State tax administrators and corporate America face the same challenge: how to do more with limited resources. Sales and use tax compliance and administration are prime examples of this challenge. In general, state tax administrators target their limited resources toward major taxpayers to get the highest return on the audit dollar. As a result, administrators expend significant resources auditing compliant taxpayers, missing the opportunity to identify nonfilers and educate other taxpayers about their tax compliance requirements. To further complicate the issue, a taxpayer's professional staff, who may not be tax savvy (such as purchasing and operations personnel), continually make important decisions about the taxability of many types of purchases, creating the potential for overpayment of taxes as well as understatement of use tax liabilities.

State tax administrators and taxpayers increasingly rely on managed self-audits and managed compliance agreements to streamline sales and use tax compliance and administrative functions. These programs ensure that states collect no more or no less than they are due, and that taxpayers pay no more or no less than they owe. Tax administrators benefit from them by being able to efficiently reallocate resources, reduce audit costs by cutting travel costs and customize taxpayer education. Administrators also enjoy greater assurance that use tax is being accurately reported and taxpayers are being uniformly treated. Self-audits and managed compliance agreements also give administrators the opportunity to work in partnership with taxpayers.

Taxpayers enjoy reduced disruption of day-to-day operations, an ability to schedule detail review work during slow periods, better awareness of sales and use tax laws, better understanding of internal control strengths and weaknesses, simplified reporting procedures, reduced errors and reduced assessments (as a result of errors and understatements), as well as an opportunity to identify areas of overpayment and of potential refund. Both parties benefit from reduced litigation costs, with fewer audits subject to administrative appeals.

Tools to Manage Sales and Use Tax Compliance

A managed self-audit is an agreement between a tax administrator and a taxpayer that allows the taxpayer to perform a physical audit using procedures written by (or in conjunction with) the tax administrator and agreed to by the taxpayer. In general, agreements specify periods to be covered, accounts to be reviewed, sampling techniques to be used and time period within which an audit review must be finalized and a tax liability calculated. The administrator reserves the right to review the taxpayer's findings and adjust the results. A formal assessment may be issued at the close of an audit, or a taxpayer may be allowed to make a voluntary payment in an amount equal to the taxes and interest due.
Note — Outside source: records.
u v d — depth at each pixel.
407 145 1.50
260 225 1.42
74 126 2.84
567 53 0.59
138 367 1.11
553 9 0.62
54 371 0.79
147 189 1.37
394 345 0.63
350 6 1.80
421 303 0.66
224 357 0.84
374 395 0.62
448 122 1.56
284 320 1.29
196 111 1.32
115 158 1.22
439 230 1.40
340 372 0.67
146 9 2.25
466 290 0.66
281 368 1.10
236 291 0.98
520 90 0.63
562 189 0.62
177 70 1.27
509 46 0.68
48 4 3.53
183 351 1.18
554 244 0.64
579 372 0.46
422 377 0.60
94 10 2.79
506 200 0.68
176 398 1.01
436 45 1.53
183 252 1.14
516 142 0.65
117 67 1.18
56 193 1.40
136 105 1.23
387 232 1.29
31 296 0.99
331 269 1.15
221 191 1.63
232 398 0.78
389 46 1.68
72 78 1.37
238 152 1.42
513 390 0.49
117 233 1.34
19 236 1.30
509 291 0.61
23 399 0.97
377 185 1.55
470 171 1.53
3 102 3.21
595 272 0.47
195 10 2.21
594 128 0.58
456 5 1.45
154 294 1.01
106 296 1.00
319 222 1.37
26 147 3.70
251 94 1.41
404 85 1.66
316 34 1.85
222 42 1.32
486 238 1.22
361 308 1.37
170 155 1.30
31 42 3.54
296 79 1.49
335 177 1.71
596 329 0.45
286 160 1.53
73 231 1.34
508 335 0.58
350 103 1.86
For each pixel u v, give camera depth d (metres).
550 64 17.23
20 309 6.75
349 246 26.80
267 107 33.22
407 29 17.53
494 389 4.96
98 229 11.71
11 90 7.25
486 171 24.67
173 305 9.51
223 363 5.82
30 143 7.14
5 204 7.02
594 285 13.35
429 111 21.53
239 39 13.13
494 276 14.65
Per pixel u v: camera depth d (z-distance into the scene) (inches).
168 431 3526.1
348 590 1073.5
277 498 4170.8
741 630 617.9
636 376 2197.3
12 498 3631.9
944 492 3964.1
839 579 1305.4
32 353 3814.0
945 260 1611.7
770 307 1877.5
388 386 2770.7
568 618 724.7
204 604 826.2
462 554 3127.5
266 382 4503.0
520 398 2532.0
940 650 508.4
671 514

Most states abate penalties on outstanding liabilities; however, a few states offer an additional incentive by reducing interest on outstanding liabilities. Agreements can be tailored to meet the needs of both parties (e.g., determining how overpayments identified during a review will be handled).

A managed compliance agreement or effective rate agreement is a written agreement, generally entered into following the completion of an audit. It requires a taxpayer to self-assess a use tax liability for a specified time period, using an agreed-on effective rate. The agreement period may last anywhere from one to three years, and may be renewed if both parties agree to do so.

States Adopt Managed Self-Audit Programs

Approximately 30 states have some form of managed compliance agreement procedure in place or are in the process of implementing a similar type of program.


In 1993, Ohio was the first state to formally adopt a managed self-audit program. Under Ohio's program, taxpayers perform their own detail work according to the terms of their agreements with the Ohio Department of Revenue. The program was originally designed for small- to mid-sized taxpayers, in market segments too costly to audit on a consistent basis; it has expanded to include major companies with established audit histories and few complex issues. The department estimates that approximately 40% of all sales and use audits are managed self-audits.

In general, Ohio's auditors determine if a taxpayer is a good candidate for the self-audit program by reviewing the taxpayer's chart of accounts, depreciation schedules, purchase invoices, tax returns and reporting procedures. In addition, auditors must evaluate the taxpayer's ability and willingness to understand and deal with tax issues.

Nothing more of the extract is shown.